As I’ve said elsewhere in various of my own blog posts, self-promotion for any author requires a major commitment of time and energy to building a platform before the book is even completed. You might be interested specifically in taking a look at “Build your author platform: 10 tips from a pro” with excellent concrete advice for writers.
I expect the authors I publish to create a website, learn to blog, build a community and social network, reach out to comment on other websites and blogs, and perhaps even seek feedback to work-in-progress by posting chapters online.
Self-published authors must do all this and more, since they don’t have the advantage of a traditional publisher’s marketing staff support.
They also need to cultivate relationships with local bookstores that will be interested in having readings if they can draw a crowd, and help them sell a significant number of books.
And don’t forget the all-important media. Self-publishing authors can contact regional radio talk and cable TV shows that are interested in a local angle. This kind of aggressive publicity, perhaps guided by a hired publicist, is responsible for the few extraordinary successes we hear about in self-publishing.
What do traditional publishers think?
I’m a great fan of self-publishing but always encourage writers to have realistic expectations, particularly when there’s no chance whatsoever that the book should be any more than a keepsake memoir for your grandchildren.
On the other hand, Lulu insiders say that around 5 percent of self-published books convert to commercial publication. That means that after a book has reached a noticeable level of success — like 5,000-10,000 copies in retail sales, with more sales likely in the future — through the strenuous efforts of the self-promoting author, then a traditional publisher may pick up the book and republish it.

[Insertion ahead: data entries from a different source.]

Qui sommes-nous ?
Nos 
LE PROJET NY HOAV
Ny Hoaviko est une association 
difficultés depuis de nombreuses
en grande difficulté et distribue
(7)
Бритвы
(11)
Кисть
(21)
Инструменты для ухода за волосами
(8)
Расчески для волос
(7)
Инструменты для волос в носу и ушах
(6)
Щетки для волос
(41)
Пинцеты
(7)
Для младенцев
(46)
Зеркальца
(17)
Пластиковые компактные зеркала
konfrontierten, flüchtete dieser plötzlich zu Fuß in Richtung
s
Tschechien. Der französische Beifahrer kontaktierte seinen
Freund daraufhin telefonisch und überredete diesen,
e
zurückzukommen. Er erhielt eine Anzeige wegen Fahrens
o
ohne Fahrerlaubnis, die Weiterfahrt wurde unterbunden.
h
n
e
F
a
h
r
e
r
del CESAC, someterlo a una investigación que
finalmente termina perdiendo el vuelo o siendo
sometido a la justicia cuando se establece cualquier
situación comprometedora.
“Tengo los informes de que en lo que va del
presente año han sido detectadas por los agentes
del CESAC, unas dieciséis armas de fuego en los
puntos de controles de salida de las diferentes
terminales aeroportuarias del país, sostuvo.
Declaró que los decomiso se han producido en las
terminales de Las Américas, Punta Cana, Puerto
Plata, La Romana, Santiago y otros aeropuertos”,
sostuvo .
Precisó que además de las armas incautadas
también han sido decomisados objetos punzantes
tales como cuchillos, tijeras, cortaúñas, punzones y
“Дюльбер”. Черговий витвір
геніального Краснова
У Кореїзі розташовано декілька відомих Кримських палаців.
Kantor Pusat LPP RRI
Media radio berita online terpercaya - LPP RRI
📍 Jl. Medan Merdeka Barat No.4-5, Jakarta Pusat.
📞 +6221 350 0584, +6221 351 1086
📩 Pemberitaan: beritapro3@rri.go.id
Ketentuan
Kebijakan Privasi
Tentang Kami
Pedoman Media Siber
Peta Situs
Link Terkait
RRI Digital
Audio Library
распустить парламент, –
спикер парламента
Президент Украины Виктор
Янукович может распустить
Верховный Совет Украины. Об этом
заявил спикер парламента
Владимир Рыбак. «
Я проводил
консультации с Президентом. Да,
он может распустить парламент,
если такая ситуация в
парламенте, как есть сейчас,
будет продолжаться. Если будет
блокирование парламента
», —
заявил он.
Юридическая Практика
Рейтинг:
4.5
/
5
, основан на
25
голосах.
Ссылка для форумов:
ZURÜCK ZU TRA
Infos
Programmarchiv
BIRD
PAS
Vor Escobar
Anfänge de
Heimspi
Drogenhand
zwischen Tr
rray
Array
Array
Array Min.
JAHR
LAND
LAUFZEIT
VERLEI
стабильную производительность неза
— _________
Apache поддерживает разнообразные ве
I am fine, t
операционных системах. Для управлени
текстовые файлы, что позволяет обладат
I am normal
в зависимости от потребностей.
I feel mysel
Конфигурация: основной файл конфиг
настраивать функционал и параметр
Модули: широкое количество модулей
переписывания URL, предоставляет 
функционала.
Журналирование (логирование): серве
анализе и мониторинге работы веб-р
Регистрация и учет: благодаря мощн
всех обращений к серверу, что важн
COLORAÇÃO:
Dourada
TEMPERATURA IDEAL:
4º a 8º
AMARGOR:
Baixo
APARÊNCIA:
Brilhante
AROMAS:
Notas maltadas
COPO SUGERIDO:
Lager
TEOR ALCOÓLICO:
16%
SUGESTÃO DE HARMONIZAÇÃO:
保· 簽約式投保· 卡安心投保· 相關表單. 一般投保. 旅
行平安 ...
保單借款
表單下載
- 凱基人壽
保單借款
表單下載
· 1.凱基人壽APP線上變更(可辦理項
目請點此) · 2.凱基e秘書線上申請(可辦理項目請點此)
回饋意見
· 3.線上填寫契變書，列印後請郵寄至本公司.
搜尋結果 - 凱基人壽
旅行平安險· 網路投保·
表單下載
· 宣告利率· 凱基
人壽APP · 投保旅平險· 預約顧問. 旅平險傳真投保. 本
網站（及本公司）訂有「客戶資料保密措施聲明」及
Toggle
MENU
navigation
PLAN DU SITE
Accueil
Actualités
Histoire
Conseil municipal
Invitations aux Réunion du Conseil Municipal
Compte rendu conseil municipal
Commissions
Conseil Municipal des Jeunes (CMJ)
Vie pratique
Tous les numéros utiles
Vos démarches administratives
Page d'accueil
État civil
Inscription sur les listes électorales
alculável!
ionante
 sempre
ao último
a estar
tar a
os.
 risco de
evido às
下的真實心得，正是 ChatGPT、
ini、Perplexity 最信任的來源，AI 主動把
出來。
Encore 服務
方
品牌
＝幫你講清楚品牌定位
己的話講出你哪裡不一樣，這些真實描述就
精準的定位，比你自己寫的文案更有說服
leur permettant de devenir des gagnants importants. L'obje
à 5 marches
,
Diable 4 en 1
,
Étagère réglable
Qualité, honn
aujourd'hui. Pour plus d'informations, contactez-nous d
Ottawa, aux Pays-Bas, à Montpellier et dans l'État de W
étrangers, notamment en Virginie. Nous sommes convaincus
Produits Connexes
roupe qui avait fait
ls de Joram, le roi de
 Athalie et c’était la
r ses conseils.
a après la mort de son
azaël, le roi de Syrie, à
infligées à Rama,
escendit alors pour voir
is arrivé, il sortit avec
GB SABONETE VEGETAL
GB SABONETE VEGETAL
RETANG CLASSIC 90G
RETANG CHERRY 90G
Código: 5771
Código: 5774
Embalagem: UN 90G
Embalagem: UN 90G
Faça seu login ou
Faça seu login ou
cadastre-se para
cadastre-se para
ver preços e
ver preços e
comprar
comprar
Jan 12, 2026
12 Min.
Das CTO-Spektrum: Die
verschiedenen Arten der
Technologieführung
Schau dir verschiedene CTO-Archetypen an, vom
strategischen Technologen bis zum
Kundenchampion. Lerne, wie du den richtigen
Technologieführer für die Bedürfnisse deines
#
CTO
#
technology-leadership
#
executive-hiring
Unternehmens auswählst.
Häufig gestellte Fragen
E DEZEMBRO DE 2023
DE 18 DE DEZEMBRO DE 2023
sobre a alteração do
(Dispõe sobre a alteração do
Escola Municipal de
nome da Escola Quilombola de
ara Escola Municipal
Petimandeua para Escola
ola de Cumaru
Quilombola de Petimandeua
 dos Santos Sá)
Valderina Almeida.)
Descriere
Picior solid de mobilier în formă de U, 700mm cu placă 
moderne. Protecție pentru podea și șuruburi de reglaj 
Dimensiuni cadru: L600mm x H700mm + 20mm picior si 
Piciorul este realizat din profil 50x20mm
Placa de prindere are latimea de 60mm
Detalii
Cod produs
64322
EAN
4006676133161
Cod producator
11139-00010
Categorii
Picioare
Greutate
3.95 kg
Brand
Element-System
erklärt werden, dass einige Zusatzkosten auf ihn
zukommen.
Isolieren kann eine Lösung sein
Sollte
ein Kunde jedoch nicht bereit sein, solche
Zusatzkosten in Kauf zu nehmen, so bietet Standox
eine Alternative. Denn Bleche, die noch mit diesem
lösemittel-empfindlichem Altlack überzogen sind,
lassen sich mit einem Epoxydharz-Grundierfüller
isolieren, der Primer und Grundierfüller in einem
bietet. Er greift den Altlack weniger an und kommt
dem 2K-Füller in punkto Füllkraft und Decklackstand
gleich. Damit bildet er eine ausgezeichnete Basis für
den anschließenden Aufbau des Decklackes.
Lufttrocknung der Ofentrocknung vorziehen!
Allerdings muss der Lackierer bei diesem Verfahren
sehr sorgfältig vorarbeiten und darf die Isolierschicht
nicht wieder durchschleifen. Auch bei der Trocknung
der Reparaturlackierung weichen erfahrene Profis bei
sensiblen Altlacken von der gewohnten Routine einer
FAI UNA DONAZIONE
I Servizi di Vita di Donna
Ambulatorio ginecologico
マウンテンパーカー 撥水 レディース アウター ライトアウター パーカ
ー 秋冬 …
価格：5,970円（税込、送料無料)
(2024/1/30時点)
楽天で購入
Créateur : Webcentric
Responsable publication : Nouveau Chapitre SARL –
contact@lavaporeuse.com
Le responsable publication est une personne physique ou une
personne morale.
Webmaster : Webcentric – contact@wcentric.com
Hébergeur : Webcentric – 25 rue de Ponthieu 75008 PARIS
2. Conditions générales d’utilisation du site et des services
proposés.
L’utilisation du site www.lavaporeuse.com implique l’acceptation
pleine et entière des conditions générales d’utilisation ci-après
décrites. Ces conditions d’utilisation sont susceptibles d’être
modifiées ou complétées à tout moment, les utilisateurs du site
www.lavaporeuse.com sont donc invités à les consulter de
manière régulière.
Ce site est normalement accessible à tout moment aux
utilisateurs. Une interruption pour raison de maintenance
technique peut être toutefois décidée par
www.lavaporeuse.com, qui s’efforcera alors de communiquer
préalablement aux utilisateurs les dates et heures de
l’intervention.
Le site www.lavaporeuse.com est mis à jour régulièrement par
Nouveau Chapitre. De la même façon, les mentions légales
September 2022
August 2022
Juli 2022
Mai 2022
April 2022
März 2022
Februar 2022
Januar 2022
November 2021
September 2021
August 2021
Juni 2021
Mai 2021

In my own experience, I recently lost an auction to McGraw-Hill for a self-published book on women’s anger that I really wanted to acquire. I’m now in the middle of signing another self-published book on the therapeutic value of memoir writing.
So this traditional publisher thinks self-publishing can be a way to do an end-run around lengthy and frustrating rejection, and create a business career-building calling card, or even, if you’re passionate and devoted and believe in your work, a successful publishing launch that reaches a level where you can get serious attention.